Essa combinação de elementos empolga ao ponto de atingirem o coração de uma maioria ao mesmo tempo em que escondem pérolas excêntricas, mas não menos geniais, em sua discografia. Selecionei cinco dessas pérolas para discutir aqui, algumas até um tanto conhecidas, figurando em muitos shows da banda, e outras nem tanto, todas de discos de estúdio e nenhuma de b-side obscuro, apenas canções que você pode não ter percebido muito bem:


1) Humiliation. A décima primeira canção do disco mais longo da banda (Trouble Will Find Me, de 2013) é uma pérola escondida entre canções que empolgam mais de cara como I Need My Girl, Don’t Swallow the Cap Graceless, mas até que tem figurado nos últimos shows da banda. Pontuada por uma batida quase matemática, a canção vai recebendo os elementos que a compõe aos poucos, primeiro com os acordes em pedal dos efeitos de teclado, depois com o baixo que lhe concede mais peso e as “raspadinhas” em palm mute da guitarra que também desfere alguns licks johnnymarrianos abrindo terreno para o hammond tomar conta da sonoridade ao final, enquanto a melodia cantada vai perdendo sua característica redundante pra dar lugar ao coro da letra que define a perfeita dialética de forma e conteúdo do tema da canção.

----------------

INSTRUÇÃO A: Transcreva o trecho do texto sobre a discografia da banda que vai de "1) Humiliation. A décima" até "tema da canção.", inclusive.

(Registros de dados armazenados)

----------------

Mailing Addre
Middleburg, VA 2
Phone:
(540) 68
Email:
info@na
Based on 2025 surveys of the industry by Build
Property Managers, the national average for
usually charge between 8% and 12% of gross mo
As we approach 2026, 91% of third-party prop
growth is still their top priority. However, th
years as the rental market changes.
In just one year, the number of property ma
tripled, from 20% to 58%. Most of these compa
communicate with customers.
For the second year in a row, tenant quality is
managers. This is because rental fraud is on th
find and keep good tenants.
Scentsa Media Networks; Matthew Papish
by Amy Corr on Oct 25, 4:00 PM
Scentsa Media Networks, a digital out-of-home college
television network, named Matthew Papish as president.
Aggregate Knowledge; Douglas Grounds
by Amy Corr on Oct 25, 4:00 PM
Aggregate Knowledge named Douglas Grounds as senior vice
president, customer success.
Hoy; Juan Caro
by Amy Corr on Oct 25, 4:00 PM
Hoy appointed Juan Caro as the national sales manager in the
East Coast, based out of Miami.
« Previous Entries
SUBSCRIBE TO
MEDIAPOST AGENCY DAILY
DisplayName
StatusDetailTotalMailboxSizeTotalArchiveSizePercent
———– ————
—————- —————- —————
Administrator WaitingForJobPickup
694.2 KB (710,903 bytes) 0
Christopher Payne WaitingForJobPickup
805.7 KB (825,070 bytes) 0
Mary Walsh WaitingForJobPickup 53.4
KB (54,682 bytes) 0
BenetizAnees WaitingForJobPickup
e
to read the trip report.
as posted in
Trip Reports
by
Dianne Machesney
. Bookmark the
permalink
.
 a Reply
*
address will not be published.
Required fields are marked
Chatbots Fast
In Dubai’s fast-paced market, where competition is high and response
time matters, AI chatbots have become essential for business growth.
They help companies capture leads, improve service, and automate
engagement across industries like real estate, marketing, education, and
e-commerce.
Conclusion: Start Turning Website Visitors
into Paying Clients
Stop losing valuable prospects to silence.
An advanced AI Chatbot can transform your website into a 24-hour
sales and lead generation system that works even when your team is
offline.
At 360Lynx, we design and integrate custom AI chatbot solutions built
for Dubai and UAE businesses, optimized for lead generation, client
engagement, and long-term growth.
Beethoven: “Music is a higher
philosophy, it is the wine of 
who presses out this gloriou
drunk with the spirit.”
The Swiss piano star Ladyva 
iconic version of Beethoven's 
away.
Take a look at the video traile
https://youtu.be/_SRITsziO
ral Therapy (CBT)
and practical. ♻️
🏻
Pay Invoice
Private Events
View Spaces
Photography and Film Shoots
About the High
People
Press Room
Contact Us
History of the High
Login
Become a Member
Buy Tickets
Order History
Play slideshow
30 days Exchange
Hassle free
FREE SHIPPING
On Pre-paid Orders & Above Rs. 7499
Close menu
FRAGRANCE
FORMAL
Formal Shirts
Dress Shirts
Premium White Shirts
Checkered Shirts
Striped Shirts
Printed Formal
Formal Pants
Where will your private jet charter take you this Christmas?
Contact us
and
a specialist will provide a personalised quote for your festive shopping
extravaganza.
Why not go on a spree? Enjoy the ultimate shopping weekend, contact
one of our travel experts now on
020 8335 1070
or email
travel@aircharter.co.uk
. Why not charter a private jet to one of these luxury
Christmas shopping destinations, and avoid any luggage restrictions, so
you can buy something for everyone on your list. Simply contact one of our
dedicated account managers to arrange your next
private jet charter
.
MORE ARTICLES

----------------

INSTRUÇÃO B: Converta em lista numerada as linhas dos registros, do início deles até a linha que contém "years as the rental market changes.", inclusive, deixando de fora as linhas em branco.

ÁREA DE RESPOSTA A:
1) Humiliation. A décima primeira canção do disco mais longo da banda (Trouble Will Find Me, de 2013) é uma pérola escondida entre canções que empolgam mais de cara como I Need My Girl, Don’t Swallow the Cap Graceless, mas até que tem figurado nos últimos shows da banda. Pontuada por uma batida quase matemática, a canção vai recebendo os elementos que a compõe aos poucos, primeiro com os acordes em pedal dos efeitos de teclado, depois com o baixo que lhe concede mais peso e as “raspadinhas” em palm mute da guitarra que também desfere alguns licks johnnymarrianos abrindo terreno para o hammond tomar conta da sonoridade ao final, enquanto a melodia cantada vai perdendo sua característica redundante pra dar lugar ao coro da letra que define a perfeita dialética de forma e conteúdo do tema da canção.

ÁREA DE RESPOSTA B:
1. Mailing Addre
2. Middleburg, VA 2
3. Phone:
4. (540) 68
5. Email:
6. info@na
7. Based on 2025 surveys of the industry by Build
8. Property Managers, the national average for
9. usually charge between 8% and 12% of gross mo
10. As we approach 2026, 91% of third-party prop
11. growth is still their top priority. However, th
12. years as the rental market changes.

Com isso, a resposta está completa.